# Construct Types of Variables for Science Experiment

Variables are central to any scientific endeavor, because they represent the action of an experiment or observation. In an experiment, we refer to them as dependent, independent, and extraneous, concepts that are learned best through examples.

The independent variable should be prominently displayed in a science fair project that follows the experimental method. Independent simply means that the variable is only being manipulated by the researcher. Imagine an experiment where you want to find out whether giving homework really helps improve students’ math grades. Or maybe you want to find out the highest volume you can turn your stereo before your parents make you turn it down. The amount of homework we give, or the volume of the stereo, is the independent variable.

Dependent variables that are measured should be displayed, as well as a few extraneous variables that are being controlled for. Dependent means that the researcher expects it to change, or not, in response to the independent variable. A parent might be curious to know whether the volume level of their child’s music is a product of their emotional state, or a principal might question whether new math teachers tend to give more or less homework than more experienced ones, In these cases the stereo volume and amount of homework given have become dependent variables. Can you name the new independent variables? Can you name the dependent variables in the preceding paragraph?

The relationship of variables, or things that change, to each other will depend on the hypothesis. The hypothesis often begins as a research question, either practical or based in theory, though it will need to be stated as a prediction if an experiment is intended, and not simply a case study or observation. In an experiment, there are often extraneous variables. These are defined as variables that potentially influence the dependent variable. We have to control for these, or minimize their influence, to make sure that we are truly testing for our independent variable.

Imagine you find that turning the stereo volume to four does not get a reaction yet turning it to five gets a request to turn it down. That was on Monday. On Tuesday you decide to run the experiment again and find you can turn the stereo up to 8. Obviously there are extraneous variables influencing whether your parents consider the music to be too loud. Maybe they were stressed out on Monday and had a lower tolerance for loud music, or maybe they actually like the CD you played on Tuesday but not the one on Monday. At this point you could either reformulate the hypothesis or attempt to control the extraneous variables, which could be the CD chosen or the mood of your parents. Can you think of other extraneous variables influencing a parent’s tolerance for volume levels?

Researchers have some extremely complicated and effective ways to control for all types of extraneous variables, like matching groups and statistical regression, but none is better than establishing a control group and assigning groups randomly. Obviously these techniques are not always possible. In the case of the parents, you know that volume tolerance is unique to them, because your friend next door constantly turns the volume to 11 with no complaints, while your friend at school has been ordered to always use headphones. But what about the school principal?

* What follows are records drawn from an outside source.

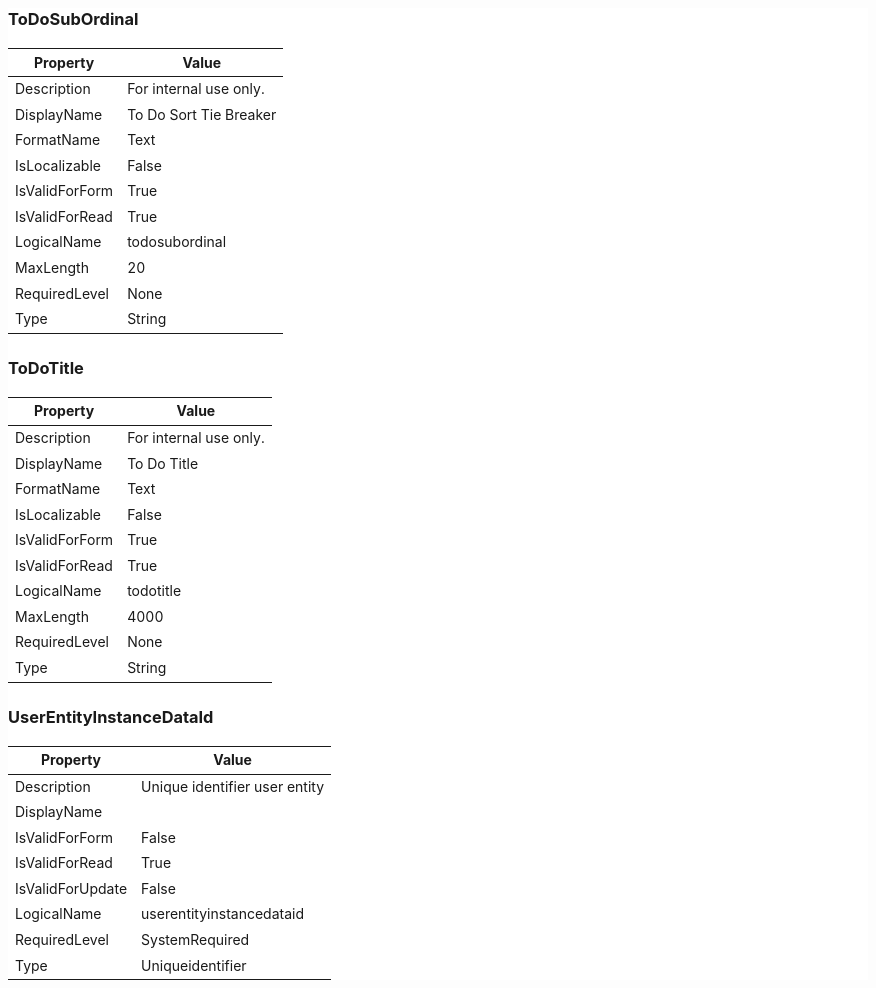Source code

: 
### <a name="BKMK_ToDoSubOrdinal"></a> ToDoSubOrdinal

|Property|Value|
|--------|-----|
|Description|For internal use only.|
|DisplayName|To Do Sort Tie Breaker|
|FormatName|Text|
|IsLocalizable|False|
|IsValidForForm|True|
|IsValidForRead|True|
|LogicalName|todosubordinal|
|MaxLength|20|
|RequiredLevel|None|
|Type|String|


### <a name="BKMK_ToDoTitle"></a> ToDoTitle

|Property|Value|
|--------|-----|
|Description|For internal use only.|
|DisplayName|To Do Title|
|FormatName|Text|
|IsLocalizable|False|
|IsValidForForm|True|
|IsValidForRead|True|
|LogicalName|todotitle|
|MaxLength|4000|
|RequiredLevel|None|
|Type|String|


### <a name="BKMK_UserEntityInstanceDataId"></a> UserEntityInstanceDataId

|Property|Value|
|--------|-----|
|Description|Unique identifier user entity|
|DisplayName||
|IsValidForForm|False|
|IsValidForRead|True|
|IsValidForUpdate|False|
|LogicalName|userentityinstancedataid|
|RequiredLevel|SystemRequired|
|Type|Uniqueidentifier|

She administers a middle school, grades 5-8, and she predicts that math teachers with more than five years experience give less homework on average than other teachers. The first thing she decides to do is set up a control group. The participants cannot be randomly assigned, because they will all be teachers at her school, but she can make it somewhat random by choosing five teachers from the roster randomly. What this means is that results from the experiment apply only to her school, they cannot be generalized to all teachers. So she asks the five to report to her the amount of homework they assign over the next week. Next she prints out a roster of all math teachers with more than three years experience and randomly chooses five of them to report their homework assignments. Here we have a control and experimental groups. Can you name the dependent and independent variables? Are there extraneous variables, or alternative explanations, not accounted for? How would you set the experiment up differently, if the hypothesis predicted that new math teachers give less homework?

In some types of experiments, especially research on human behavior, it is extremely difficult or impossible to remove all the influence of extraneous variables. We can still learn from this kind of research, especially with a clever experimenter skilled in asking the right questions to create appropriate dependent variables to measure. Imagine we have ten strawberry plants and predict that giving more than the recommended fertilizer will increase the number of strawberries produced. We set up a control with five plants receiving the recommended fertilizer amount. The other five we decide to give an extra tablespoon of fertilizer. It seems straight-forward, we will measure the effects of our independent variable (the amount of fertilizer given) on the dependent variable (amount of strawberries produced), while controlling for extraneous variables with the control group that receives everything the experimental group receives except the increased fertilizer.

In this experiment, the dependent variable is referred to as a construct. A construct is a term that has to be defined in order to be measured, and all variables are constructs. More fertilizer is a construct defined here as an extra tablespoon. The amount of strawberries is a construct as well. We might take it to mean the number of berries produced, but this raises a question. What if the plants receiving the extra fertilizer produce more berries but of less weight, or what if they produce fewer berries of greater weight. We decide to define more or less berries in terms of weight. Notice, our hypothesis is merely concerned with amount produced and does not include anything on taste or nutrition. We might include a qualitative measure of taste, so we know whether we really want to give them more fertilizer in the future. If we had a lab, we could run nutritional tests to measure the anti-oxidant power of each group.

Let’s return to the first example. Parents asking for the music to be turned down is a construct. Does it mean them coming to your room to ask or waiting until dinner-time to remind you to keep it down? This could be recorded quantitatively on a chart containing different volumes and a turn-it-down and no response columns. But what happens when, for the first time ever, they yell across the house for you to turn it down? Does that count? Researchers often include space for qualitative information in their records to account for just such abnormalities, because a yell could mean that they care less about the volume than an actual visit to your room, or it could suggest the presence of extraneous variables.

Life is composed of variables. They are everywhere and can be considered the action, or verb, of life. In a science experiment we seek to isolate a few variables in order to test their effects on each other. For a science fair project it is especially important to prominently display the variables of your experiment with their proper names. Doing this is rarely easy and requires a lot of thought and practice.